__ÉNONCÉ DE LA TÂCHE__:
Rédigez la suite du témoignage syndical sur l'austérité au Royaume-Uni et en Grèce, en reprenant après sa dernière phrase.

__PASSAGE FOURNI__:
>>
Le Royaume-Uni est dans une 3ème récession. Même le FMI dit que les coupes ont été trop importantes. Les entreprises font des gros bénéfices mais n’investissent pas. Les salaires ont baissé de près de 15% au cours des 3 dernières années. Nous essayons d’organiser une nouvelle journée d’actions cette année. Il y a eu beaucoup d’émeutes de jeunes l’année dernière en raison de coupes budgétaires sur les services sociaux chargés de s’occuper d’eux. Cela ne m’étonnerait pas que cela se reproduise cet été. UNITE mène actuellement une grande campagne de syndicalisation à travers le pays. Nous disposons de 700 bureaux à travers le pays et 200 personnes s’occupent à temps plein de la syndicalisation. Nous menons également une campagne «un salaire pour vivre», et nous avons précisé nos demandes, pour le futur gouvernement, sur la mise en place d’un salaire minimum et obtenir la liberté d’action syndicale et le droit de grève. Enfin, le Premier ministre britannique veut organiser un référendum sur l’Europe et UNITE devra se battre afin de ne pas sortir de l’Union européenne. »
Grèce
Yannis Stefanopoulos (Président POEM)
« Les salaires des travailleurs ont fortement baissé et les produits des industries lourdes sont devenus compétitifs. Le chiffre officiel du chômage est de 25%, mais en réalité il est beaucoup plus important. Il y a des familles ou aucune personne ne travaille. Le chômage des jeunes est à 60% ; celui des femmes est à 40%. Certains travailleurs ne travaillent que quelques heures par mois et sont considérés comme des travailleurs et non des chômeurs. La TVA est à 23%. Tous les jours il y a une nouvelle taxe. La seule chose sur laquelle il n’y a pas de taxe c’est l’air que l’on respire. Qui paie pour tous ces plans ? Il y a 30 taxes sur une maison ! Il n’y a plus de gouvernement autonome en Grèce. La troïka gouverne le pays avec l’Allemagne. Il n’y a pas d’espoirs pour les jeunes. Toute la force vive du pays émigre vers tous les continents. Seuls les syndicats représentent des alternatives aux politiques menées. Toutes les conventions collectives ont été dénoncées en Grèce le 14 février dernier, à la demande de la troïka !
<<
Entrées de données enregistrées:
>>
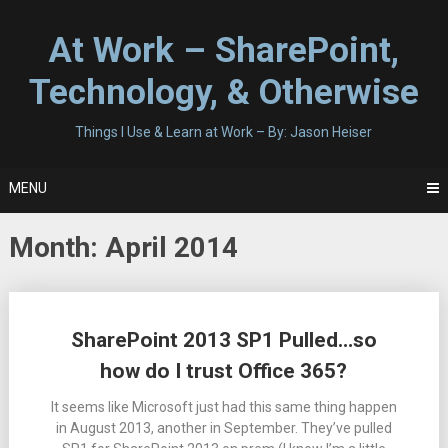
Skip
to
At Work – SharePoint,
content
Technology, & Otherwise
Things I Use & Learn at Work – By: Jason Heiser
MENU
Month:
April 2014
Posts
SharePoint 2013 SP1 Pulled…so
navigation
how do I trust Office 365?
It seems like Microsoft just had this same thing happen
in August 2013, another in September. They’ve pulled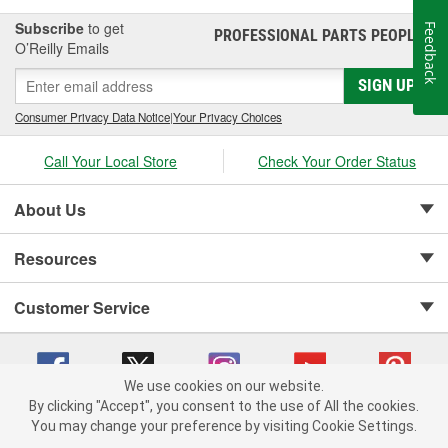
Subscribe
to get
Feedback
PROFESSIONAL PARTS PEOPLE
®
O’Reilly Emails
SIGN UP
Consumer Privacy Data Notice
|
Your Privacy Choices
Call Your Local Store
Check Your Order Status
About Us
Resources
Customer Service
We use cookies on our website.
By clicking "Accept", you consent to the use of All the cookies.
Copyright © 2008-2026 O'Reilly Auto Parts v 75915cd62 (mnznh) cv1622
You may change your preference by visiting Cookie Settings.
Privacy Policy
|
Your Privacy Choices
|
Cookie Settings
|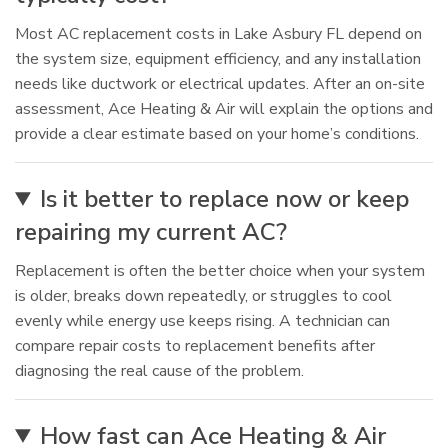
Most AC replacement costs in Lake Asbury FL depend on
the system size, equipment efficiency, and any installation
needs like ductwork or electrical updates. After an on-site
assessment, Ace Heating & Air will explain the options and
provide a clear estimate based on your home’s conditions.
Is it better to replace now or keep
repairing my current AC?
Replacement is often the better choice when your system
is older, breaks down repeatedly, or struggles to cool
evenly while energy use keeps rising. A technician can
compare repair costs to replacement benefits after
diagnosing the real cause of the problem.
How fast can Ace Heating & Air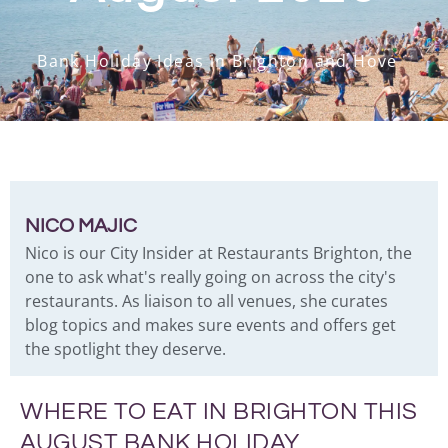
Bank Holiday Ideas in Brighton and Hove
NICO MAJIC
Nico is our City Insider at Restaurants Brighton, the
one to ask what's really going on across the city's
restaurants. As liaison to all venues, she curates
blog topics and makes sure events and offers get
the spotlight they deserve.
WHERE TO EAT IN BRIGHTON THIS
AUGUST BANK HOLIDAY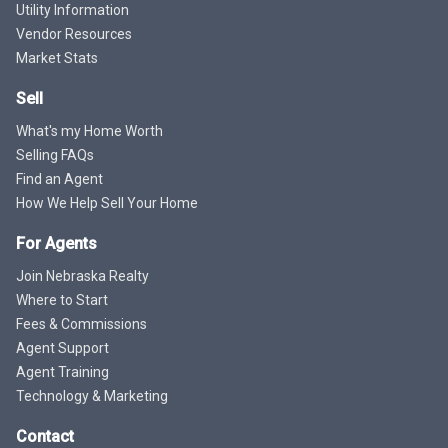
Utility Information
Vendor Resources
Market Stats
Sell
What's my Home Worth
Selling FAQs
Find an Agent
How We Help Sell Your Home
For Agents
Join Nebraska Realty
Where to Start
Fees & Commissions
Agent Support
Agent Training
Technology & Marketing
Contact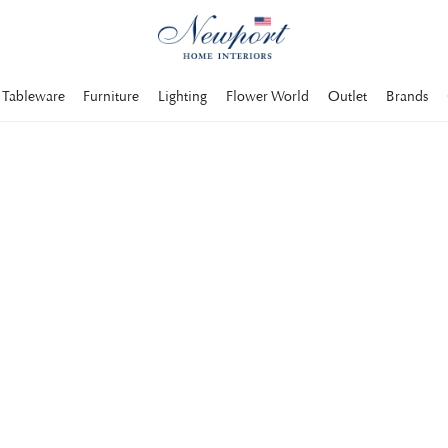
Tableware
Furniture
Lighting
Flower World
Outlet
Brands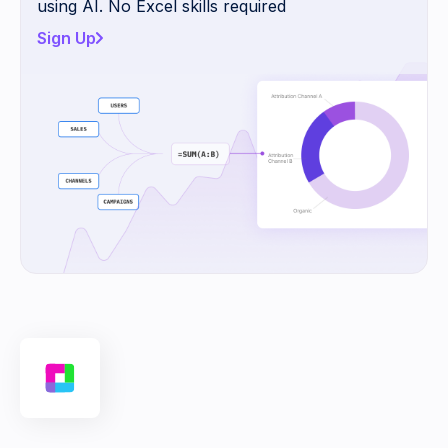
using AI. No Excel skills required
Sign Up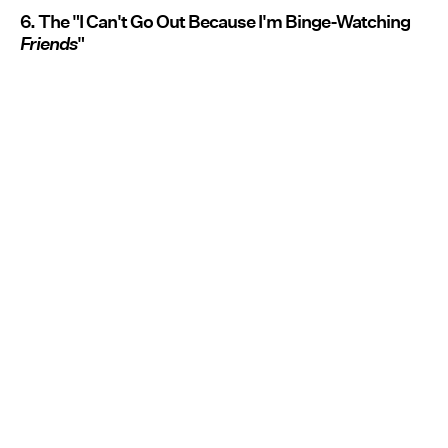
6. The "I Can't Go Out Because I'm Binge-Watching
Friends
"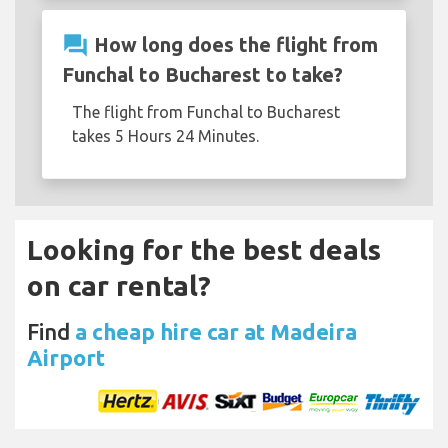
question_answer
How long does the flight from
Funchal to Bucharest to take?
The flight from Funchal to Bucharest
takes 5 Hours 24 Minutes.
Looking for the best deals
on car rental?
Find
a cheap hire car at Madeira
Airport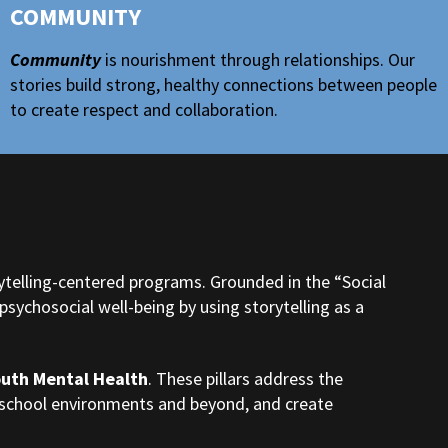
COMMUNITY
Community
is nourishment through relationships. Our
stories build strong, healthy connections between people
to create respect and collaboration.
ytelling-centered programs. Grounded in the “Social
sychosocial well-being by using storytelling as a
outh Mental Health
. These pillars address the
n school environments and beyond, and create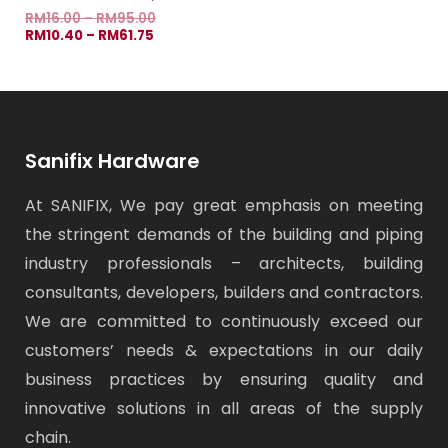
RM
16.00
–
RM
95.00
RM
10.40
–
RM
61.75
Sanifix Hardware
At SANIFIX, We pay great emphasis on meeting
the stringent demands of the building and piping
industry professionals – architects, building
consultants, developers, builders and contractors.
We are committed to continuously exceed our
customers’ needs & expectations in our daily
business practices by ensuring quality and
innovative solutions in all areas of the supply
chain.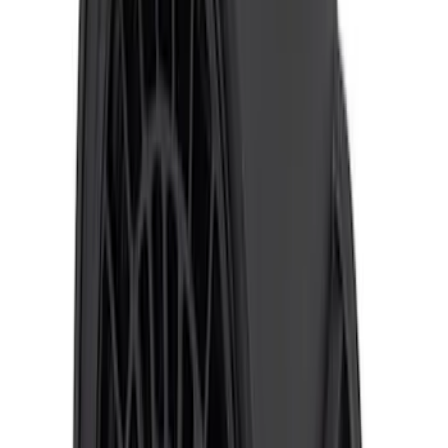
SKU
:
VKB3Z14N137A
Super Duty 2017-2019 ECCO Back Up
Reverse Alarm for Pickup Applications
SKU
:
VHC3Z14N137A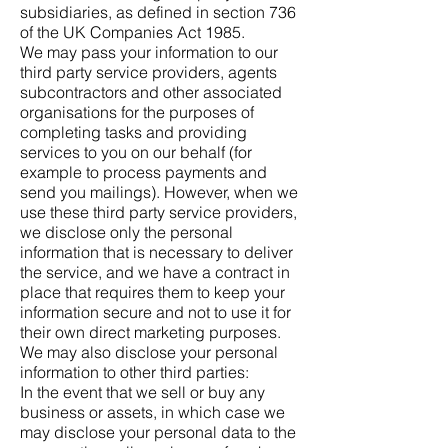
subsidiaries, as defined in section 736
of the UK Companies Act 1985.
We may pass your information to our
third party service providers, agents
subcontractors and other associated
organisations for the purposes of
completing tasks and providing
services to you on our behalf (for
example to process payments and
send you mailings). However, when we
use these third party service providers,
we disclose only the personal
information that is necessary to deliver
the service, and we have a contract in
place that requires them to keep your
information secure and not to use it for
their own direct marketing purposes.
We may also disclose your personal
information to other third parties:
In the event that we sell or buy any
business or assets, in which case we
may disclose your personal data to the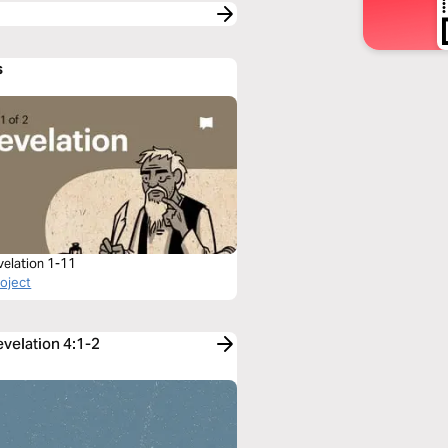
s
velation 1-11
roject
evelation 4:1-2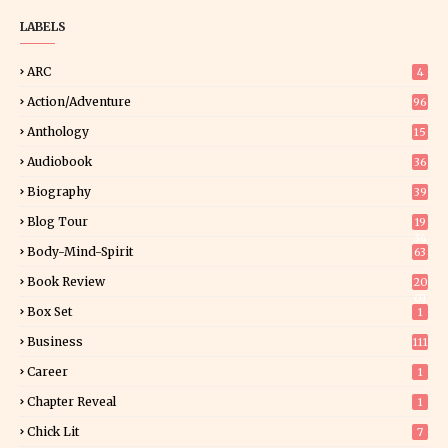
LABELS
ARC
4
Action/Adventure
96
Anthology
15
Audiobook
36
Biography
39
Blog Tour
19
34
Body-Mind-Spirit
63
Book Review
20
01
Box Set
1
Business
111
Career
1
Chapter Reveal
1
Chick Lit
7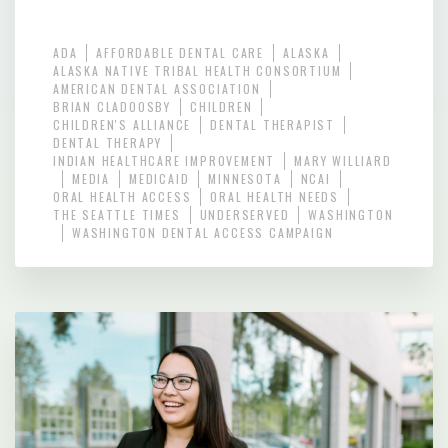
ADA
AFFORDABLE DENTAL CARE
ALASKA
ALASKA NATIVE TRIBAL HEALTH CONSORTIUM
AMERICAN DENTAL ASSOCIATION
BRIAN CLADOOSBY
CHILDREN
CHILDREN'S ALLIANCE
DENTAL THERAPIST
DENTAL THERAPY
INDIAN HEALTHCARE IMPROVEMENT
MARY WILLIARD
MEDIA
MEDICAID
MINNESOTA
NCAI
ORAL HEALTH ACCESS
ORAL HEALTH NEEDS
THE SEATTLE TIMES
UNDERSERVED
WASHINGTON
WASHINGTON DENTAL ACCESS CAMPAIGN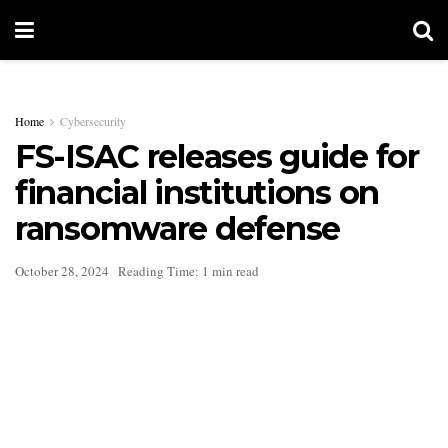
Home
Cybersecurity
FS-ISAC releases guide for
financial institutions on
ransomware defense
October 28, 2024
Reading Time: 1 min read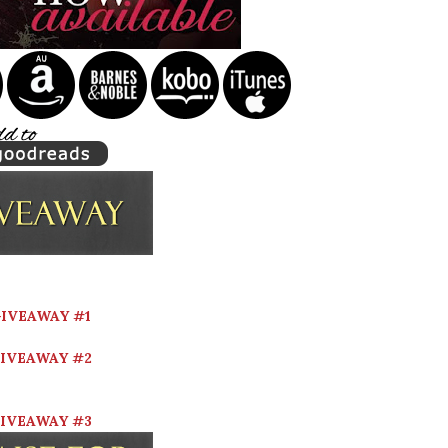
IVEAWAY #1
IVEAWAY #2
IVEAWAY #3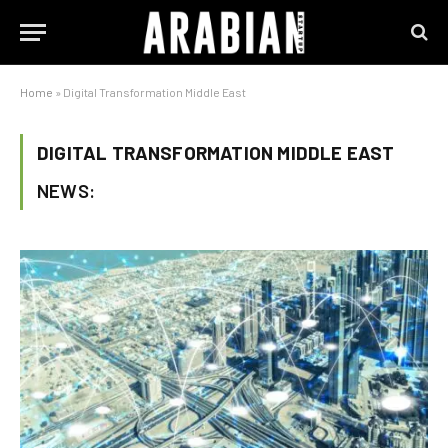
Home
»
Digital Transformation Middle East
DIGITAL TRANSFORMATION MIDDLE EAST
NEWS: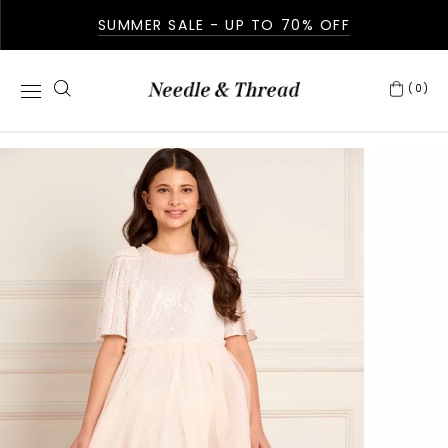
SUMMER SALE - UP TO 70% OFF
(0)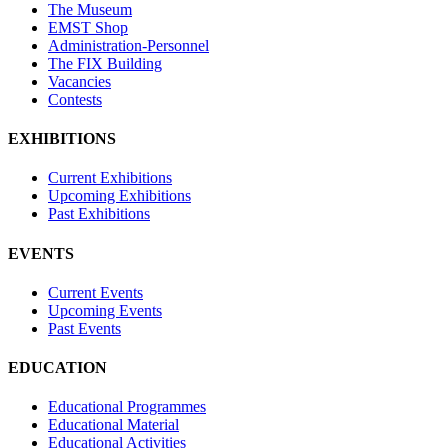
The Museum
EMST Shop
Administration-Personnel
The FIX Building
Vacancies
Contests
EXHIBITIONS
Current Exhibitions
Upcoming Exhibitions
Past Exhibitions
EVENTS
Current Events
Upcoming Events
Past Events
EDUCATION
Educational Programmes
Educational Material
Educational Activities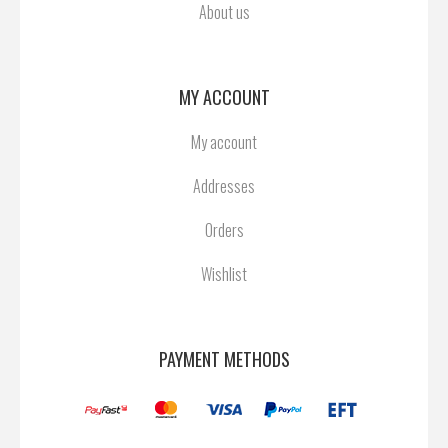
About us
MY ACCOUNT
My account
Addresses
Orders
Wishlist
PAYMENT METHODS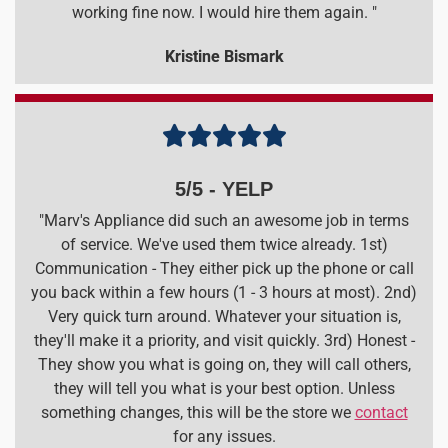
working fine now. I would hire them again. "
Kristine Bismark





5/5 - YELP
"Marv's Appliance did such an awesome job in terms
of service. We've used them twice already. 1st)
Communication - They either pick up the phone or call
you back within a few hours (1 - 3 hours at most). 2nd)
Very quick turn around. Whatever your situation is,
they'll make it a priority, and visit quickly. 3rd) Honest -
They show you what is going on, they will call others,
they will tell you what is your best option. Unless
something changes, this will be the store we
contact
for any issues.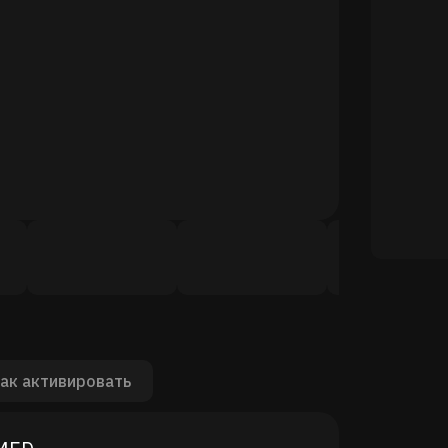
ак активировать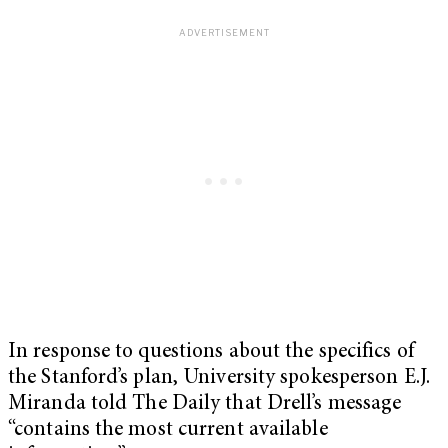
In response to questions about the specifics of
the Stanford’s plan, University spokesperson E.J.
Miranda told The Daily that Drell’s message
“contains the most current available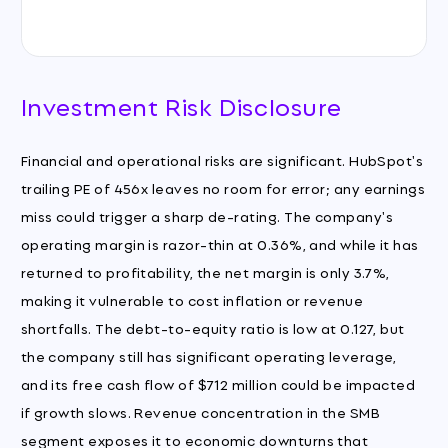
Investment Risk Disclosure
Financial and operational risks are significant. HubSpot's
trailing PE of 456x leaves no room for error; any earnings
miss could trigger a sharp de-rating. The company's
operating margin is razor-thin at 0.36%, and while it has
returned to profitability, the net margin is only 3.7%,
making it vulnerable to cost inflation or revenue
shortfalls. The debt-to-equity ratio is low at 0.127, but
the company still has significant operating leverage,
and its free cash flow of $712 million could be impacted
if growth slows. Revenue concentration in the SMB
segment exposes it to economic downturns that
<<
__RÉSULTAT DE L'EXERCICE__:
Les employeurs sont prêts à négocier mais avec une coupe de 30% dans les salaires. Si aucune convention n’est conclue dans les 3 mois, ce sont les conventions individuelles qui prévaudront ! Par ailleurs, on peut conclure des conventions d’entreprises qui dérogent aux conventions collectives sectorielles… même dans les entreprises qui n’emploient que 2 ou 3 salariés, sans syndicat ! Le fascisme augmente en Grèce avec un parti néo-nazi qui est à 12% des intentions de votes. Les gens ne sont pas fascistes, mais le désespoir mène à un sentiment de vengeance contre le système et donc peut mener à l’extrémisme.
Le FMI est venu en Grèce pour dire qu’il s’était trompé dans son calcul et que l’austérité mènerait à plus de problèmes… Ce sont les pauvres qui paient et tous les riches ont sorti leur argent de Grèce. Il n’y plus d’argent et nous ne pouvons pas investir dans les travaux publics. La situation est tragique. Nous continuons le combat et nous ne sommes pas prêts à arrêter. Depuis 2010, 27 grèves générales interprofessionnelles ont été organisées, auxquelles il faut ajouter 10 de plus pour le seul secteur de la métallurgie. Ce programme est criminel ! Toute une génération a été sacrifiée et celle d’après a été hypothéquée. Toute une génération émigrera ou vivra dans une situation de misère.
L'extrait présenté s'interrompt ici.